Poor management is rife in the UK workplace with nine out of 10 employees claiming to have worked for a bad manager. And according to a new study, the problem is getting worse.
The report by law firm Eversheds, which canvassed the views of 1,500 employees, reveals that just over a quarter of workers believe management styles have become too harsh during the last year, with almost have admitting that they have worked for a bully.
The study also shows that communication skills are endemic among UK managers. The overwhelming majority of workers (97 per cent) would like their bosses to communicate more clearly and directly.
Specifically, employees would like to see an end to 'management speak', with phrases such as 'are we all singing from the same hymn sheet' and 'thinking out of the box' causing particular irritation.

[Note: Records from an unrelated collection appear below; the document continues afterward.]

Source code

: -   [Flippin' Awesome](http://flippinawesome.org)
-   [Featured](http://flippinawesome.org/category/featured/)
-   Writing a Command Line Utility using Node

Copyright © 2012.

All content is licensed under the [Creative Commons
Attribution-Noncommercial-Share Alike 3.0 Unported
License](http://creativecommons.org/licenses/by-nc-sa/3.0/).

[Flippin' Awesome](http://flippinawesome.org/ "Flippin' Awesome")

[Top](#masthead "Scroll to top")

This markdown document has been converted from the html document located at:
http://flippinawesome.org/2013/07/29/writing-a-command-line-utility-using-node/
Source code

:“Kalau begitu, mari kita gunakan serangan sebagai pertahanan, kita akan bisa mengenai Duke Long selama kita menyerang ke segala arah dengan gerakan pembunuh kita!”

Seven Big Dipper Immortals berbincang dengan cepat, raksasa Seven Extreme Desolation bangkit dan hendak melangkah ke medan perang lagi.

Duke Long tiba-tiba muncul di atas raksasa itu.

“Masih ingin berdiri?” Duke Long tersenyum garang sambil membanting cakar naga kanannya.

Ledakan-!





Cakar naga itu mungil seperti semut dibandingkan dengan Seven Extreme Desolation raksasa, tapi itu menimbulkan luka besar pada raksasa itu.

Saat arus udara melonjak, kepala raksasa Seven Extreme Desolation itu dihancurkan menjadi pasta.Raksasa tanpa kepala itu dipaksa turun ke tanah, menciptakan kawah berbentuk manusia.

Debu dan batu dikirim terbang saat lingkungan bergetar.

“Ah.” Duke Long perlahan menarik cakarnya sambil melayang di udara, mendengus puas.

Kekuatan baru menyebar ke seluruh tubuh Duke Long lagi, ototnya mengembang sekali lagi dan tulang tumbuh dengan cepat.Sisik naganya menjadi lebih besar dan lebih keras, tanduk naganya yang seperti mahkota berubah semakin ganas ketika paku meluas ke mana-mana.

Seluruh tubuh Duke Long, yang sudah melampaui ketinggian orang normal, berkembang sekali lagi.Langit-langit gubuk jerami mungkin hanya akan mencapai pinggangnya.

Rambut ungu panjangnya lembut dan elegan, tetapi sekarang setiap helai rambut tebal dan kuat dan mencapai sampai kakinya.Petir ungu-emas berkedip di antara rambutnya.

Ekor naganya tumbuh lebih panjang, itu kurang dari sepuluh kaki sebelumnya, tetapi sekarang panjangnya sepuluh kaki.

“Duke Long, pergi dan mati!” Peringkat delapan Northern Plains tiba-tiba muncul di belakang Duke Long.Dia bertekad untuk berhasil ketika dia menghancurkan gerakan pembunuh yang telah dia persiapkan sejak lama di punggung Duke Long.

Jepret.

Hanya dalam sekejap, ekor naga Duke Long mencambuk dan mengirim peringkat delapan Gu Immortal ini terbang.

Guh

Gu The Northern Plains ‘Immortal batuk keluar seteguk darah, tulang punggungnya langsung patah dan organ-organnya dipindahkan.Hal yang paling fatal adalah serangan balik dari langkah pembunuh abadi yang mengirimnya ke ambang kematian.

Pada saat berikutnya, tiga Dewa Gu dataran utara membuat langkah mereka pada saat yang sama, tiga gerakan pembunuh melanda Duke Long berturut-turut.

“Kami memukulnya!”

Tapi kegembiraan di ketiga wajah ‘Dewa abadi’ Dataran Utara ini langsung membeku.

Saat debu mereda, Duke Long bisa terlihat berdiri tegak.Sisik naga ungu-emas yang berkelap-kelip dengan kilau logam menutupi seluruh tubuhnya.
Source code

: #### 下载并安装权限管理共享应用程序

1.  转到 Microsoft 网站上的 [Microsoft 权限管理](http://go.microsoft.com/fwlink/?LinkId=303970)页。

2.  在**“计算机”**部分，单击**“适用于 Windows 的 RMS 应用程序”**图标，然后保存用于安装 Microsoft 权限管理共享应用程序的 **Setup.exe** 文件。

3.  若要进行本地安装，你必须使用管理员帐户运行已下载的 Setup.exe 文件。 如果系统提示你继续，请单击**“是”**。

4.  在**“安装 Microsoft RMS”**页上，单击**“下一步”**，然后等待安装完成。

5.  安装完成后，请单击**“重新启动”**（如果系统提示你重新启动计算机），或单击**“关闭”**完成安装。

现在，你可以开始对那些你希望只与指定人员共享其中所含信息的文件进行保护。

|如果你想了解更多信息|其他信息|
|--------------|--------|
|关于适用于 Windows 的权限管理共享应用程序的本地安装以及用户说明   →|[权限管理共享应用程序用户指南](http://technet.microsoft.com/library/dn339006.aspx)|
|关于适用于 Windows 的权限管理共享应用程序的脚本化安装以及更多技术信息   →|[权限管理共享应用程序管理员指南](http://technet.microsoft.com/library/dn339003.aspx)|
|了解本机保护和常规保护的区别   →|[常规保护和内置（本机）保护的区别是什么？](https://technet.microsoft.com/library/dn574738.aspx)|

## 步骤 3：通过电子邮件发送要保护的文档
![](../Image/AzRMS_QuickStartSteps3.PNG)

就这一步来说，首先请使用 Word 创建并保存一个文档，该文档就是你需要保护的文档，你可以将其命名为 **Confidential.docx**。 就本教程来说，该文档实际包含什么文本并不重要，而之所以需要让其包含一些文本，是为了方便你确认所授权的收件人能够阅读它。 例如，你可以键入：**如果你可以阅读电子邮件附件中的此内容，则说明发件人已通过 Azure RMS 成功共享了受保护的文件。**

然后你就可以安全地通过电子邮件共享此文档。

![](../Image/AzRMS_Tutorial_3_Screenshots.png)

David Gray, chief executive of Eversheds said the findings made troubling reading.
"Strong and effective leadership should be at the heart of all good businesses," he said. "The report shows that poor communication, lack of direction and weak decision making are widespread among UK bosses."
Unsurprisingly, the survey also revealed a distinct lack of respect for management, with more than a third of workers having a negative perception of their current boss.
But while the message is that we all respond to managers who are approachable, straight talking and honest, the results suggest that workers don't want their managers to be too straight talking.
Sir Alan Sugar is certainly not held up as a role model for UK bosses, with almost seven out of 10 saying they would not work for the acerbic entrepreneur and star of BBC2's 'The Apprentice'.
Another significant finding from the survey is that two thirds of Britons believe that men make better bosses – with even a majority of women saying that men are the best leaders.
Conversely, however, younger workers in the 16 – 24 age group believe that women are more effective managers.
"BBC 2's The Apprentice has certainly stirred up the debate about what makes a good manager and the programme has clearly highlighted the importance of strong leadership – how many times has the team failed because of an ineffective project manager?" David Gray added.
"This study highlights the importance of training at every level within an organisation. Failing to invest in managers could have a real impact on the bottom line as there is strong correlation between the quality of management and productivity."